According to Meyer, an education professor at Elmhurst University, mentors can assist mentees in navigating the system when their workload gets too much. With the same class sizes and timetables, Meyer notes that “new instructors often have to hit the same high standards for student learning outcomes and professional obligations.” This could imply that the mentor steps in when the mentee is overwhelmed, asks for more resources, or offers assistance that frees up time on the mentee’s “to-do” list.
They arrive: The best mentoring frequently occurs within structured programmes that give participants allocated time and deliberate structure because mentoring takes time. Ultimately, more than half the battle is simply showing up.
Jody Lyon, an educator from Iowa, remarked that her mentor “was incredibly effective at concentrating the time we had on exactly what we were working on.” They always held “targeted meetings without gossip” when they got together.
According to Amie Weinberg, director of the teacher-mentor programme and a former classroom teacher, discussing and establishing norms at the start of the school year would help to assure that level of focus. Have both teachers sign off on the norms in a Google Doc, and make sure to update them as needed during the year if requirements or expectations change. This conversation is crucial because it establishes each person’s professional foundation for their one-year partnership and clarifies their individual roles and obligations, according to Weinberg.

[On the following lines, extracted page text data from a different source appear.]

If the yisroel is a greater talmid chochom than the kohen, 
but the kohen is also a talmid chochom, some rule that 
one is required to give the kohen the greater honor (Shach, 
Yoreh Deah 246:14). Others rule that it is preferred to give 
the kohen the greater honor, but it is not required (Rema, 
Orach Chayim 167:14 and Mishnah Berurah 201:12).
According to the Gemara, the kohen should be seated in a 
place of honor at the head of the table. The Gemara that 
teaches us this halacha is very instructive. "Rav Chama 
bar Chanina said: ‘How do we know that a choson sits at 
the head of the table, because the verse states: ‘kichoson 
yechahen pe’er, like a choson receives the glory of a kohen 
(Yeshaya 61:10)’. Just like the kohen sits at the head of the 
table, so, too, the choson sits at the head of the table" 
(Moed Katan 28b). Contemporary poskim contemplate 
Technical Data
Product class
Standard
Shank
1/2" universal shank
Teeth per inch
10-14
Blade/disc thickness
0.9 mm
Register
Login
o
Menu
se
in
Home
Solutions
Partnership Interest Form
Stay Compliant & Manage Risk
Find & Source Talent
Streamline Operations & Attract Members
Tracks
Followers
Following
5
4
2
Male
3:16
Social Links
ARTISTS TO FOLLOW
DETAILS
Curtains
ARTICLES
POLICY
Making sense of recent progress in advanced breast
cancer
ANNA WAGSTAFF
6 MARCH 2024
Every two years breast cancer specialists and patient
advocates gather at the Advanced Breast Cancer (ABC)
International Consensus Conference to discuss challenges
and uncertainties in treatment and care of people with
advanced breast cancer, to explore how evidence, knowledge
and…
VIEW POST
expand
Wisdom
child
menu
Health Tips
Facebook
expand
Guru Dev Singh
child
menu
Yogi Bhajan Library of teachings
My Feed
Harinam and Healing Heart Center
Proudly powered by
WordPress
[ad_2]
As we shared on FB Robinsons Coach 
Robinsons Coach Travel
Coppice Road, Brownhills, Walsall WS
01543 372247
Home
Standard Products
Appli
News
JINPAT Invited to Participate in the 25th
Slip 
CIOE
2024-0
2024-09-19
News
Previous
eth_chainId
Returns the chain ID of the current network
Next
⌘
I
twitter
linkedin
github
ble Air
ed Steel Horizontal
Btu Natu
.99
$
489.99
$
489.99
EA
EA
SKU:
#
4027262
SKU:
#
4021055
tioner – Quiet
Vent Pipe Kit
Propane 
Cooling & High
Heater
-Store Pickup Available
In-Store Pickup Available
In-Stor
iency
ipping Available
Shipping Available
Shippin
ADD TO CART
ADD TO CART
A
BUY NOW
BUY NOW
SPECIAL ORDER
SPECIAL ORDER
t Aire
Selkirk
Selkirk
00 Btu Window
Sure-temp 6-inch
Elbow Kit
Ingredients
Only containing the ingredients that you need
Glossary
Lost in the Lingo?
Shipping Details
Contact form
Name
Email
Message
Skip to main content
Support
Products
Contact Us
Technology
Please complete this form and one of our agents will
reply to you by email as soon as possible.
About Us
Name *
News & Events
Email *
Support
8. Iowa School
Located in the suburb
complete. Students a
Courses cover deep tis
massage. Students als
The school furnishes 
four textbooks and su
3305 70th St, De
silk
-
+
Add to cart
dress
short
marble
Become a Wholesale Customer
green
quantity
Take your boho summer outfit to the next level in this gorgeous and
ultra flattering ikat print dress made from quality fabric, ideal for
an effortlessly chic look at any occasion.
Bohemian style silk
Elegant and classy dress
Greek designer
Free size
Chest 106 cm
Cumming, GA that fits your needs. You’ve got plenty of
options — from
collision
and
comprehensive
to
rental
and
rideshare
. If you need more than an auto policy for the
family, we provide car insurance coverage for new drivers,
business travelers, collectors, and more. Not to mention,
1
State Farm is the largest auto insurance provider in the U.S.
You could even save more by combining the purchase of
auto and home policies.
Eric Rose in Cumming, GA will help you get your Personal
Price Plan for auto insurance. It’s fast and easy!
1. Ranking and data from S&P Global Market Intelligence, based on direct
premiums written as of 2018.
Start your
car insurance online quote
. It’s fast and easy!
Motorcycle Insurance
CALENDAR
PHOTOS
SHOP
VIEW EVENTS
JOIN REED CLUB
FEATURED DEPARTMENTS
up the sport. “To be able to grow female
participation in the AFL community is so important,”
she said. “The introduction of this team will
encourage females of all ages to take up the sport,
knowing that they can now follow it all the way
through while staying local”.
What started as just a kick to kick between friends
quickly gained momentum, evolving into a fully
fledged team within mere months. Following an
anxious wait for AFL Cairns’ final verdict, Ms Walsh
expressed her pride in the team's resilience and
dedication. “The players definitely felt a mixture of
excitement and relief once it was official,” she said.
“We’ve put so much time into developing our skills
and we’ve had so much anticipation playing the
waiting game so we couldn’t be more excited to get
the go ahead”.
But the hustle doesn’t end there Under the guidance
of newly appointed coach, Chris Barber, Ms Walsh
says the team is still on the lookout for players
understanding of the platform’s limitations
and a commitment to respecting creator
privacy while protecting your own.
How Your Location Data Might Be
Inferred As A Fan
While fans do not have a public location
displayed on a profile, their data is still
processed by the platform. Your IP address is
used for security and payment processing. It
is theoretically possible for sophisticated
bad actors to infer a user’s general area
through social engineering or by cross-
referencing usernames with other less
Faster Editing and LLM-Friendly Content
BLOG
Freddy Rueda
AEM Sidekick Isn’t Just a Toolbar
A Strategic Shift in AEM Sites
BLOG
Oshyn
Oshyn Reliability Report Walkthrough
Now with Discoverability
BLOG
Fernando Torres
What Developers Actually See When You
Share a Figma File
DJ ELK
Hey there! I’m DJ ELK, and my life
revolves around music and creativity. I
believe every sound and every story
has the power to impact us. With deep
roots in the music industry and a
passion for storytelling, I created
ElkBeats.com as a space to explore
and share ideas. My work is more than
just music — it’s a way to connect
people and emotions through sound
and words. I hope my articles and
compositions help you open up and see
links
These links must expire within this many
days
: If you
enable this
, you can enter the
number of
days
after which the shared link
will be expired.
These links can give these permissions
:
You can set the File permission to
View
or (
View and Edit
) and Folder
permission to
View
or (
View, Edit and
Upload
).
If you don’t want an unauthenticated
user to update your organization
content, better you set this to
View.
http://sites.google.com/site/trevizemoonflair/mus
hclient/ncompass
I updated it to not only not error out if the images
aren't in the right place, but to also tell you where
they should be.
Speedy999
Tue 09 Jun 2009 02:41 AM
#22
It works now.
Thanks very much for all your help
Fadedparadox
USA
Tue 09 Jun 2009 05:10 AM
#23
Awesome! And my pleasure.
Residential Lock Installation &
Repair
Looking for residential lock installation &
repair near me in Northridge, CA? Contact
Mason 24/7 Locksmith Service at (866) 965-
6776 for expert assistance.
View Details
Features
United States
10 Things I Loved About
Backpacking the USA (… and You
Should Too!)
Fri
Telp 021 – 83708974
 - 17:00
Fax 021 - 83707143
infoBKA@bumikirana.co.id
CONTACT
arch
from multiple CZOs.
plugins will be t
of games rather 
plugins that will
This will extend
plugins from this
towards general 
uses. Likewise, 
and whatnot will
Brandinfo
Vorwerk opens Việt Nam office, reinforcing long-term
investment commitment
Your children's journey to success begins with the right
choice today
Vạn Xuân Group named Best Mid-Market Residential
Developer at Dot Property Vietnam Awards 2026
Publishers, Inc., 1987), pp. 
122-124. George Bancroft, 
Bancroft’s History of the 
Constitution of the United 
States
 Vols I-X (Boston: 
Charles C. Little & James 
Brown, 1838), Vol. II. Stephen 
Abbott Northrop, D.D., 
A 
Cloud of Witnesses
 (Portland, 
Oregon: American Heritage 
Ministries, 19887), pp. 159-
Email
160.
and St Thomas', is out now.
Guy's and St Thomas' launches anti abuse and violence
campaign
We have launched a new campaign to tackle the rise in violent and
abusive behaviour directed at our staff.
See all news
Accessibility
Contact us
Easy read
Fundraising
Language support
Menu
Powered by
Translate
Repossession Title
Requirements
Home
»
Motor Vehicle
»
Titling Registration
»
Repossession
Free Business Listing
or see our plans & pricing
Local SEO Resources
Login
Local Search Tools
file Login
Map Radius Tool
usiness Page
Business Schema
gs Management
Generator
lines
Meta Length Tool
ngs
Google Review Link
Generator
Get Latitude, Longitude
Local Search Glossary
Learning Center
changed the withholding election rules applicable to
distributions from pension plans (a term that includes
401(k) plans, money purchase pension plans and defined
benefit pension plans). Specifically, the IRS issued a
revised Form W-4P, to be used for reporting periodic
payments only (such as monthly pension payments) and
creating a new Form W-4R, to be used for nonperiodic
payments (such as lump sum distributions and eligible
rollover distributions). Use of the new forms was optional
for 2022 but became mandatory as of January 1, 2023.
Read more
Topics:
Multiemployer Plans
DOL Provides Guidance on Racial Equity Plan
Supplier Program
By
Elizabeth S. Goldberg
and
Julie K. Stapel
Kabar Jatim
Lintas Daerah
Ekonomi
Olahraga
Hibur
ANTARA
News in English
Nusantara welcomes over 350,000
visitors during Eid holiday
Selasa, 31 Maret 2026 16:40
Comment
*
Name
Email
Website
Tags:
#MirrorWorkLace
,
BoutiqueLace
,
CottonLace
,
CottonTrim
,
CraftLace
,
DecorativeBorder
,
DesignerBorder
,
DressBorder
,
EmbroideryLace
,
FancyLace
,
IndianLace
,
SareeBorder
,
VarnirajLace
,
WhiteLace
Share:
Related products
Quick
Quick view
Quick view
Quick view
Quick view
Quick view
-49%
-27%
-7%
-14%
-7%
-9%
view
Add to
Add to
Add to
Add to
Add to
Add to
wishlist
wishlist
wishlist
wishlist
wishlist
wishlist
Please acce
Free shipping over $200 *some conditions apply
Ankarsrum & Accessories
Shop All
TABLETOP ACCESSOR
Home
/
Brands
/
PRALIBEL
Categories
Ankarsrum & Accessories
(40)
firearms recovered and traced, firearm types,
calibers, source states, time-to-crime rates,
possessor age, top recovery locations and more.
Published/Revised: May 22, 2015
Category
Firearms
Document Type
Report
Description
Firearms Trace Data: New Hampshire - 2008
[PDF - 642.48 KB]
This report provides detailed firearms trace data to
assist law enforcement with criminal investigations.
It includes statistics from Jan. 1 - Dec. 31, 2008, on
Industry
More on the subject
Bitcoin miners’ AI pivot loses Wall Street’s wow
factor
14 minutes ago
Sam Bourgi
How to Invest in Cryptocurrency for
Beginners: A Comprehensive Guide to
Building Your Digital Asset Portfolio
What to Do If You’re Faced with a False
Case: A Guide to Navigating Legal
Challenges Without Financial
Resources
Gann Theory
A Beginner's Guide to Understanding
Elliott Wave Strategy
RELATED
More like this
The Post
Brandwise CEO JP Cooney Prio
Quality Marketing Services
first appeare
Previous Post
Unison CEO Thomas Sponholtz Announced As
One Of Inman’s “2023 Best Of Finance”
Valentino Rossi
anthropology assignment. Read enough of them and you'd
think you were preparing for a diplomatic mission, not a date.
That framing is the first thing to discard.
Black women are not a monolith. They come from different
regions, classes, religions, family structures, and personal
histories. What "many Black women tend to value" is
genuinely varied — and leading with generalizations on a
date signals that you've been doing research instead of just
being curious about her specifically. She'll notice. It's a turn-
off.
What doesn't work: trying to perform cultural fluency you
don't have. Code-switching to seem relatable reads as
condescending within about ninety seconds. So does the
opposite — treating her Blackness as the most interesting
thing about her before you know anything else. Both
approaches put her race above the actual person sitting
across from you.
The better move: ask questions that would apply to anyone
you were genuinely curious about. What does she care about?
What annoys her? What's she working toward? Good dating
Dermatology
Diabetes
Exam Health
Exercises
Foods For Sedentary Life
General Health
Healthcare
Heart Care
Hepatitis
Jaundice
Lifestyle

Organize your logistics as well: Establish the optimum day and time for both instructors’ weekly meetings, “as well as specifics like where, for how long, and cancellation procedures,” advises
Weinberg. Setting expectations for impromptu contacts is also a good idea, such as when a mentee needs help or guidance in coping with a difficult pupil or a disastrous class. Should the mentee contact the mentor by phone, text, in-person visit, or email? Sharing preferences and ironing out the specifics is a simple approach to start the collaborative process, according to Weinberg.
They promote introspection: Numerous educators informed us that mentor teachers assist mentees in establishing a regular, meaningful reflection practice. According to Anne Stewart’s Facebook post, “For experienced teachers, reflecting comes so readily we forget how crucial it is.” “What effect did ____ have on your students? Why do you know that?
A good mentor teacher is “constantly reflecting and asking herself questions that keep her goals in sight and her apprentice feeling seen, understood, and valued,” continues jennasteedconnkatt through Instagram. This is similar to how they would do it in their own practice.
According to Weinberg, seasoned mentors encourage reflective thinking as a fundamental component of the mentoring process and pose questions that assist mentees’ learning to be expanded and deepened. Weinberg says, “Mentors who coach in this manner have shared with me their belief that a mentee’s reflection more directly affects professional progress than questioning does, because thinking about a lesson or instructional tactics can directly result in change. Even when the mentee has no particular queries or worries, the couple still meets once a week with the intention of encouraging contemplation for growth.